### [REQUIRED WORK]
A - According to the pre-market review, at what time is the unemployment rate released?
B - Output the records word for word, starting with their first line and going on through the line containing "conjunto que asegura".

[[ DOCUMENT EXCERPT, beginning ]]

Friday, September 6, 2013

Pre-Market Global Review - 9/6/13 - Jobs Friday

Good Morning Traders,
As of this writing 6:15 AM EST, here’s what we see:
US Dollar –Down at 82.585, the Sept US Dollar is down 83 ticks and is trading at 82.585.             
Energies – October Oil is up at 108.61.        
Financials – The December 30 year bond is up 8 ticks and is trading at 128.30      
Indices – The September S&P 500 emini ES contract is down at 1652.25 and is down 3 ticks.  
Gold – The October gold contract is trading down at 1368.80 and is down 38 ticks from its close.
Initial Conclusion: This is not a correlated market.  The dollar is down and oil is up+ which is normal but the 30 year bond is trading higher.  The Financials should always correlate with the US dollar such that if the dollar is lower then bonds should follow and vice versa.  The indices are down and the US dollar is trading higher which is correlated.  Gold is trading lower which is not correlated with the US dollar trading down.   I tend to believe that Gold has an inverse relationship with the US Dollar as when the US Dollar is down, Gold tends to rise in value and vice-versa. Think of it as a seesaw, when one is up the other should be down.   I point this out to you to make you aware that when we don't have a correlated market, it means something is wrong.  As traders you need to be aware of this and proceed with your eyes wide open.  
Asia closed mainly higher with the exception being the Nikkei exchange.  As of this writing all of  Europe is trading lower. 
Possible challenges to traders today is the following                                     
1.  FOMC Member Evans Speaks at 8 AM EST.  This is major.       
Non-Farm Employment Change is out at 8:30 AM EST.  This is major.          
3.  Unemployment rate is out at 8:30 AM EST.  This is major.     
4.  Average Hourly Earnings m/m is out at 8:30 AM EST.  This is not major.       
5.  FOMC Member George Speaks at 1:30 PM EST.  This is major


Yesterday the Swiss Franc made it's move at around 10 AM after ISM non-Manufacturing PMI was released.   Interestingly enough if you follow what we teach in terms of Market Correlation and compare the Swiss Franc to the USD, you would notice that at around 9:40 AM the Swiss Franc hit a high and proceeded to depreciate in value.  The USD on the hand gained in value at around that same time proving correlation.   Then the report came out at 10 AM and things really took off.  As a trader you could have netted 20-30 ticks on this trade.

[[ DOCUMENT EXCERPT, end ]]
[[ PROVIDED RECORDS, beginning ]]

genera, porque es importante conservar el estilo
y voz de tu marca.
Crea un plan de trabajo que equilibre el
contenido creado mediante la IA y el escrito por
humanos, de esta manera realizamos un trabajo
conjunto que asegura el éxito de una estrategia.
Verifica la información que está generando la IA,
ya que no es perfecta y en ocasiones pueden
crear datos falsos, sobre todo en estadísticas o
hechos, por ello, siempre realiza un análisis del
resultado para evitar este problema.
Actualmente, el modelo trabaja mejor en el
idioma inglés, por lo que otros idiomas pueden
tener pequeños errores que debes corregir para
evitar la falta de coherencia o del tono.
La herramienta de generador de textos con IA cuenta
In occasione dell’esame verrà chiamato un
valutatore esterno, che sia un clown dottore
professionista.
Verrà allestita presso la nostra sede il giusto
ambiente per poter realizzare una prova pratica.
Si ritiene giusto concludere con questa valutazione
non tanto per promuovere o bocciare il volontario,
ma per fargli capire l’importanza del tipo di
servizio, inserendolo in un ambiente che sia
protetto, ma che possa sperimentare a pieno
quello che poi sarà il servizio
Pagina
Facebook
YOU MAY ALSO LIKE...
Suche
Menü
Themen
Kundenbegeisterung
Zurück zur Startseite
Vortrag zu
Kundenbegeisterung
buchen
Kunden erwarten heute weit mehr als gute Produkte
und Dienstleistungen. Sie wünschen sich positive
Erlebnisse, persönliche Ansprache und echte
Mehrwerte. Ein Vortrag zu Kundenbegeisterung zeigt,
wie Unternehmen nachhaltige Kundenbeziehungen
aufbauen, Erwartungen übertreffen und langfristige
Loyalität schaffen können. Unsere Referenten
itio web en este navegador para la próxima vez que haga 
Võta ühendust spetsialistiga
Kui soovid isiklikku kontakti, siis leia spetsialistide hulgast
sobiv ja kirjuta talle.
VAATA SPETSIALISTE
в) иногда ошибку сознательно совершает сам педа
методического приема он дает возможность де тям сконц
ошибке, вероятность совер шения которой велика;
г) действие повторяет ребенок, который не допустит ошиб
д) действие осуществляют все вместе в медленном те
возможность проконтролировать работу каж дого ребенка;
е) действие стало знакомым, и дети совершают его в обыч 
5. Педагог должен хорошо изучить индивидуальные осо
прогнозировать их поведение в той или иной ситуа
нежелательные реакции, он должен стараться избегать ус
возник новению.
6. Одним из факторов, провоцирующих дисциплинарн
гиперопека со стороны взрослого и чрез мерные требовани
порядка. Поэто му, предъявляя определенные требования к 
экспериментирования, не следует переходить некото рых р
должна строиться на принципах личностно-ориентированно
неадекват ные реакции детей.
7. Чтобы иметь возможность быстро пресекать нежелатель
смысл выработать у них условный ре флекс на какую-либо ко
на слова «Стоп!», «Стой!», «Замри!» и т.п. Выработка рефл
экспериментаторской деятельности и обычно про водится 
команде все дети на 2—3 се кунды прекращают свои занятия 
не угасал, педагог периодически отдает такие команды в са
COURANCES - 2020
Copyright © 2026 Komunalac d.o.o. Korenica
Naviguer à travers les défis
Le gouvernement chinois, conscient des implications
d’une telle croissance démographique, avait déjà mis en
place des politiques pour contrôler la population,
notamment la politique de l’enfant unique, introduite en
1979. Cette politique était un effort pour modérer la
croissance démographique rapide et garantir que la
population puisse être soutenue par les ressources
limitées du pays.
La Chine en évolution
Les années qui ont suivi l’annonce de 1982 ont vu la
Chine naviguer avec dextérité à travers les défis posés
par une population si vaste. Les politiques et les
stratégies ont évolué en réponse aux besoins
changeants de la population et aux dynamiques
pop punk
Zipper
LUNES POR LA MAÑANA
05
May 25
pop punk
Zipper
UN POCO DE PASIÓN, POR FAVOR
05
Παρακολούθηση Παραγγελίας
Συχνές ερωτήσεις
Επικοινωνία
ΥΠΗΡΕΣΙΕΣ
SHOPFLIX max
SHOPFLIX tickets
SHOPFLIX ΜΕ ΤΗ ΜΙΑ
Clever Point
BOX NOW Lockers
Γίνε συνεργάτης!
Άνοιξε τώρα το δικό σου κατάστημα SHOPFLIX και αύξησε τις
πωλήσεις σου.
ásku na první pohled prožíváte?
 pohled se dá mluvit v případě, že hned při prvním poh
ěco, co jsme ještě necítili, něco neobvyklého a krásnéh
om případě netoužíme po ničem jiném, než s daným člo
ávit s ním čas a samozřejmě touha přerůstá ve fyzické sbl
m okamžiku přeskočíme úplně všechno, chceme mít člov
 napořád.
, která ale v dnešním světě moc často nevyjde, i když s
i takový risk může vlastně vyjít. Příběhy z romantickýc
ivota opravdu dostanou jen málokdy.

[[ PROVIDED RECORDS, end ]]

### [YOUR WRITTEN ANSWERS]
A - 8:30 AM EST

B -
genera, porque es importante conservar el estilo
y voz de tu marca.
Crea un plan de trabajo que equilibre el
contenido creado mediante la IA y el escrito por
humanos, de esta manera realizamos un trabajo
conjunto que asegura el éxito de una estrategia.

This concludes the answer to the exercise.